Montaigne admits for the first time here that there’s something impressive in the style of the essays that exceeds the value of the content:

Do not linger over the matter but over my fashioning of it. Where my borrowings are concerned, see whether I have been able to select something which improves my theme: I get others to say what I cannot put so well myself, sometimes because of the weakness of my language and sometimes because of the weakness of my intellect.

He also admits that he hides behind his quotes sometime, making it harder for a reader to take issue with thoughts that come from a famous sage:

I want them to flick Plutarch’s nose in mistake for mine and to scald themselves by insulting the Seneca in me. I have to hide my weakness beneath those great reputations. I will love the man who can pluck out my feathers—I mean by the perspicacity of his judgement and by his sheer ability to distinguish the force and beauty of the topics. Myself, who am constantly unable to sort out my borrowings by my knowledge of where they came from, am quite able to measure my reach and to know that my own soil is in no wise capable of bringing forth some of the richer flowers that I find rooted there and which all the produce of my own growing could never match.

And then he admits to something that I do all the time—writing not to pass on knowledge or understanding to others, but simply to get a grasp of an idea and to see how well I’ve captured it:

I freely say what I think about all things—even about those which doubtless exceed my competence and which I in no wise claim to be within my jurisdiction. When I express my opinions, it is to reveal the measure of my sight, not the measure of the thing.

Although Montaigne says that he enjoys histories (and what we call biography) the stories he likes best are psychological—in that I agree with his tastes:

Now the most appropriate historians for me are those who write men’s lives, since they linger more over motives than events, over what comes from inside more than what happens outside. That is why, of historians of every kind, Plutarch is the man for me.

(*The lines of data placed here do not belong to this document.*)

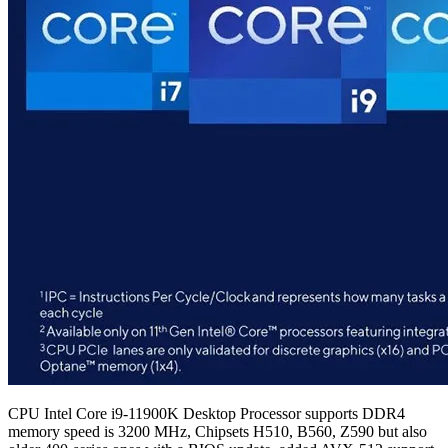
CPU Intel Core i9-11900K Desktop Processor supports DDR4
memory speed is 3200 MHz, Chipsets H510, B560, Z590 but also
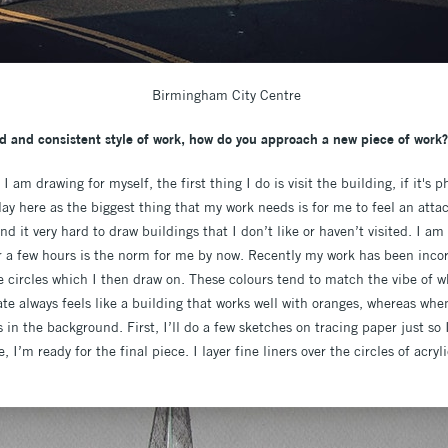
Birmingham City Centre
d and consistent style of work, how do you approach a new piece of work?
am drawing for myself, the first thing I do is visit the building, if it's p
y here as the biggest thing that my work needs is for me to feel an at
ind it very hard to draw buildings that I don’t like or haven’t visited. I a
for a few hours is the norm for me by now. Recently my work has been inco
e circles which I then draw on. These colours tend to match the vibe of w
te always feels like a building that works well with oranges, whereas w
s in the background. First, I’ll do a few sketches on tracing paper just so 
e, I’m ready for the final piece. I layer fine liners over the circles of acr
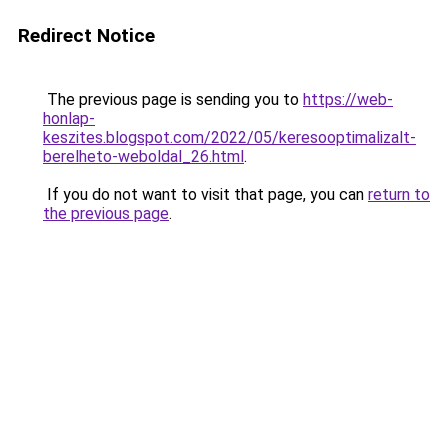
Redirect Notice
The previous page is sending you to
https://web-
honlap-
keszites.blogspot.com/2022/05/keresooptimalizalt-
berelheto-weboldal_26.html
.
If you do not want to visit that page, you can
return to
the previous page
.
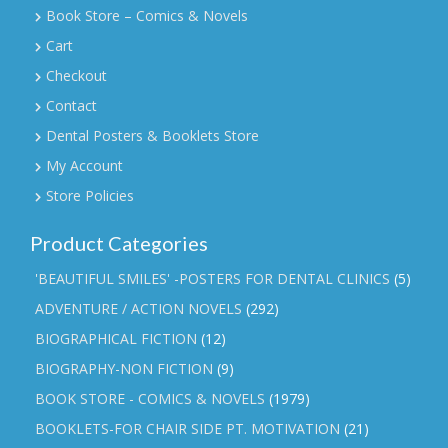
Book Store – Comics & Novels
Cart
Checkout
Contact
Dental Posters & Booklets Store
My Account
Store Policies
Product Categories
'BEAUTIFUL SMILES' -POSTERS FOR DENTAL CLINICS
(5)
ADVENTURE / ACTION NOVELS
(292)
BIOGRAPHICAL FICTION
(12)
BIOGRAPHY-NON FICTION
(9)
BOOK STORE - COMICS & NOVELS
(1979)
BOOKLETS-FOR CHAIR SIDE PT. MOTIVATION
(21)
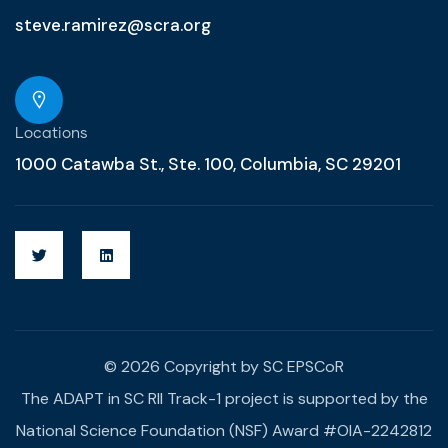
steve.ramirez@scra.org
Locations
1000 Catawba St., Ste. 100, Columbia, SC 29201
© 2026 Copyright by SC EPSCoR
The ADAPT in SC RII Track-1 project is supported by the
National Science Foundation (NSF) Award #OIA-2242812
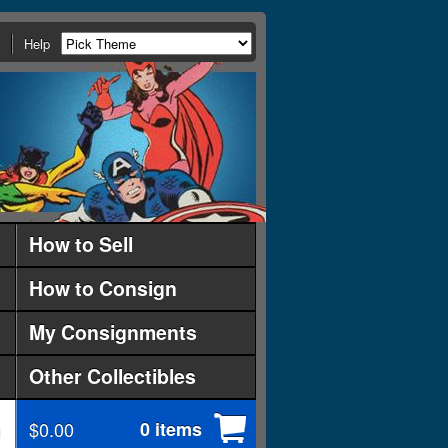
Help
How to Sell
How to Consign
My Consignments
Other Collectibles
$0.00
0 items
d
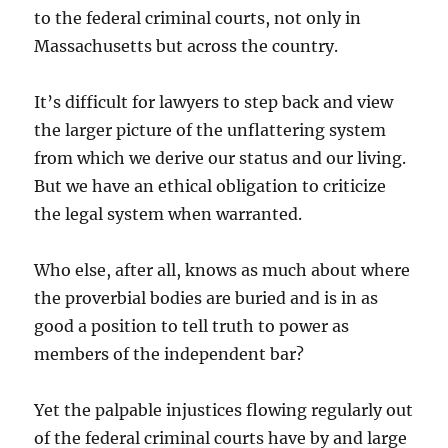
to the federal criminal courts, not only in
Massachusetts but across the country.
It’s difficult for lawyers to step back and view
the larger picture of the unflattering system
from which we derive our status and our living.
But we have an ethical obligation to criticize
the legal system when warranted.
Who else, after all, knows as much about where
the proverbial bodies are buried and is in as
good a position to tell truth to power as
members of the independent bar?
Yet the palpable injustices flowing regularly out
of the federal criminal courts have by and large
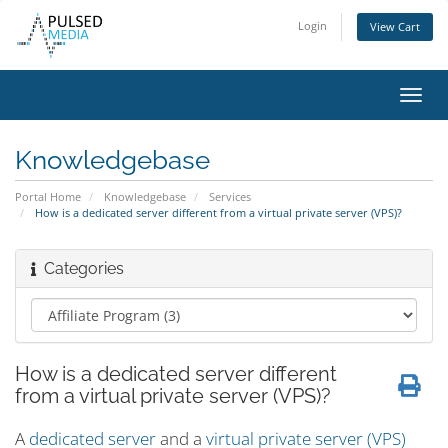
Login
View Cart
Toggl
navig
Knowledgebase
Portal Home
Knowledgebase
Services
How is a dedicated server different from a virtual private server (VPS)?
Categories
How is a dedicated server different
from a virtual private server (VPS)?
A
dedicated server
and a
virtual private server (VPS)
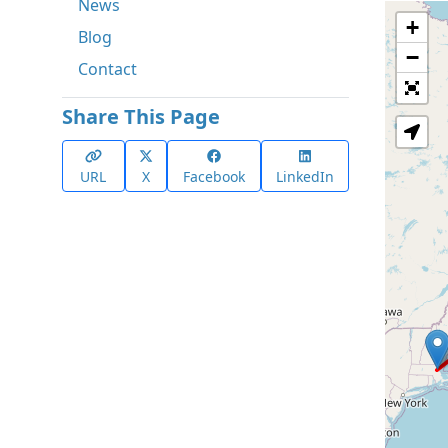
News
+
Blog
−
Contact
Share This Page
URL
X
Facebook
LinkedIn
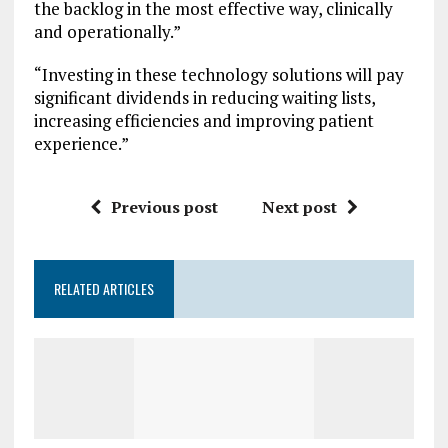
the backlog in the most effective way, clinically
and operationally.”
“Investing in these technology solutions will pay
significant dividends in reducing waiting lists,
increasing efficiencies and improving patient
experience.”
Previous post
Next post
RELATED ARTICLES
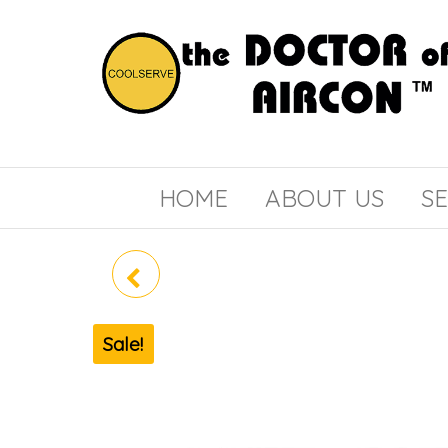
the
COOLSERVE
DOCTOR
of
HOME
ABOUT US
SE
AIRCON
MIDEA SYSTEM 2 MAE-
3M25E (R32)
Sale!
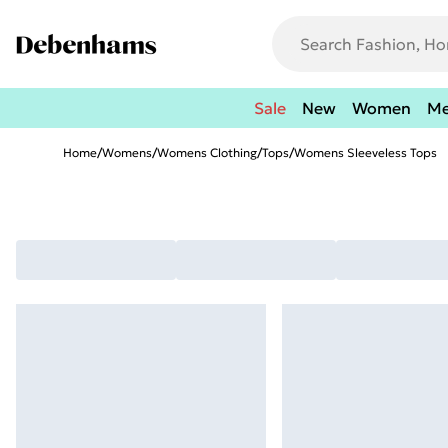
Sale
New
Women
M
Home
/
Womens
/
Womens Clothing
/
Tops
/
Womens Sleeveless Tops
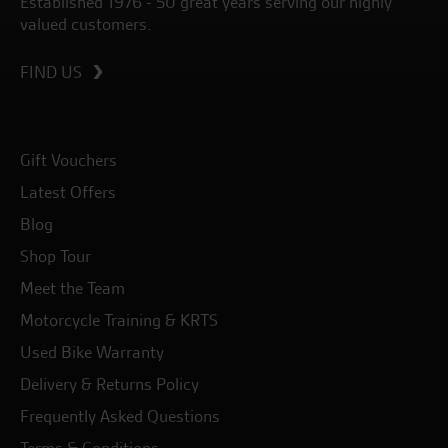
Established 1976 - 50 great years serving our highly
valued customers.
FIND US
Gift Vouchers
Latest Offers
Blog
Shop Tour
Meet the Team
Motorcycle Training & KRTS
Used Bike Warranty
Delivery & Returns Policy
Frequently Asked Questions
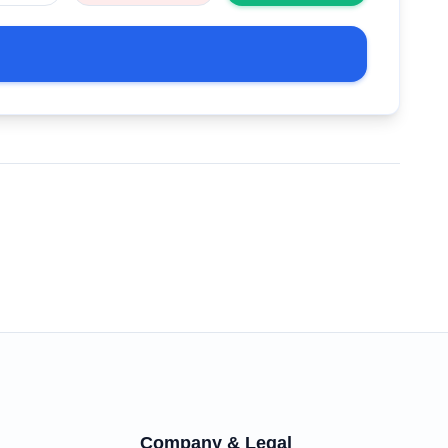
Company & Legal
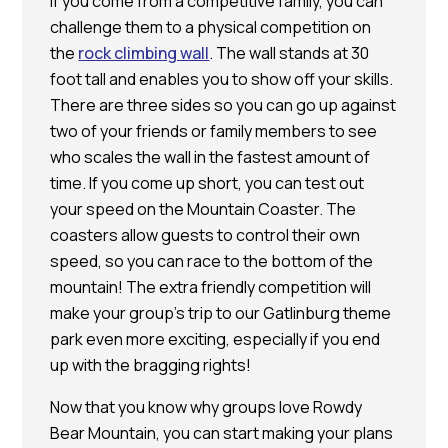
If you come from a competitive family, you can
challenge them to a physical competition on
the
rock climbing wall
. The wall stands at 30
foot tall and enables you to show off your skills.
There are three sides so you can go up against
two of your friends or family members to see
who scales the wall in the fastest amount of
time. If you come up short, you can test out
your speed on the Mountain Coaster. The
coasters allow guests to control their own
speed, so you can race to the bottom of the
mountain! The extra friendly competition will
make your group’s trip to our Gatlinburg theme
park even more exciting, especially if you end
up with the bragging rights!
Now that you know why groups love Rowdy
Bear Mountain, you can start making your plans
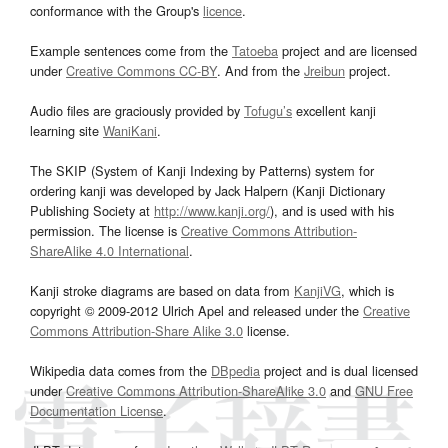
conformance with the Group's
licence
.
Example sentences come from the
Tatoeba
project and are licensed
under
Creative Commons CC-BY
. And from the
Jreibun
project.
Audio files are graciously provided by
Tofugu’s
excellent kanji
learning site
WaniKani
.
The SKIP (System of Kanji Indexing by Patterns) system for
ordering kanji was developed by Jack Halpern (Kanji Dictionary
Publishing Society at
http://www.kanji.org/
), and is used with his
permission. The license is
Creative Commons Attribution-
ShareAlike 4.0 International
.
Kanji stroke diagrams are based on data from
KanjiVG
, which is
copyright © 2009-2012 Ulrich Apel and released under the
Creative
Commons Attribution-Share Alike 3.0
license.
Wikipedia data comes from the
DBpedia
project and is dual licensed
under
Creative Commons Attribution-ShareAlike 3.0
and
GNU Free
Documentation License
.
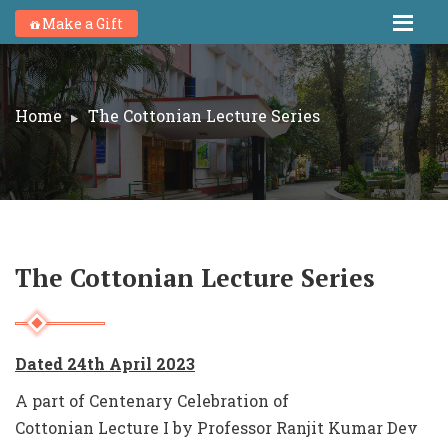
Make a Gift
Home
The Cottonian Lecture Series
The Cottonian Lecture Series
Dated 24th April 2023
A part of Centenary Celebration of
Cottonian Lecture I by Professor Ranjit Kumar Dev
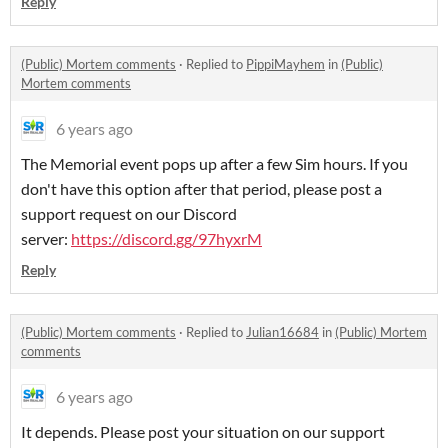
Reply
(Public) Mortem comments
·
Replied to
PippiMayhem
in
(Public)
Mortem comments
6 years ago
The Memorial event pops up after a few Sim hours. If you
don't have this option after that period, please post a
support request on our Discord
server:
https://discord.gg/97hyxrM
Reply
(Public) Mortem comments
·
Replied to
Julian16684
in
(Public) Mortem
comments
6 years ago
It depends. Please post your situation on our support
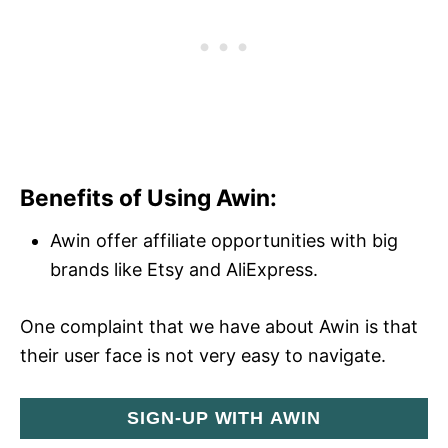
Benefits of Using Awin:
Awin offer affiliate opportunities with big
brands like Etsy and AliExpress.
One complaint that we have about Awin is that
their user face is not very easy to navigate.
SIGN-UP WITH AWIN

Montaigne began noting his poor memory and wraps up by pointing out a device he uses to remind himself of what he’s already read. I should apply this method to the movies I see. I swear there are some films—“Chungking Express” comes to mind—that seem completely new to me every time I watch them, and I return to them at least once a year:

To help my defective and treacherous memory a little—and it is so extremely bad that I have more than once happened to pick up again, thinking it new and unknown to me, a book which I had carefully read several years earlier and scribbled all over with my notes—I have for some time now adopted the practice of adding at the end of each book (I mean of each book which I intend to read only once) the date when I finished reading it and the general judgement I drew from it, in order to show me again at least the general idea and impression I had conceived of its author when reading it.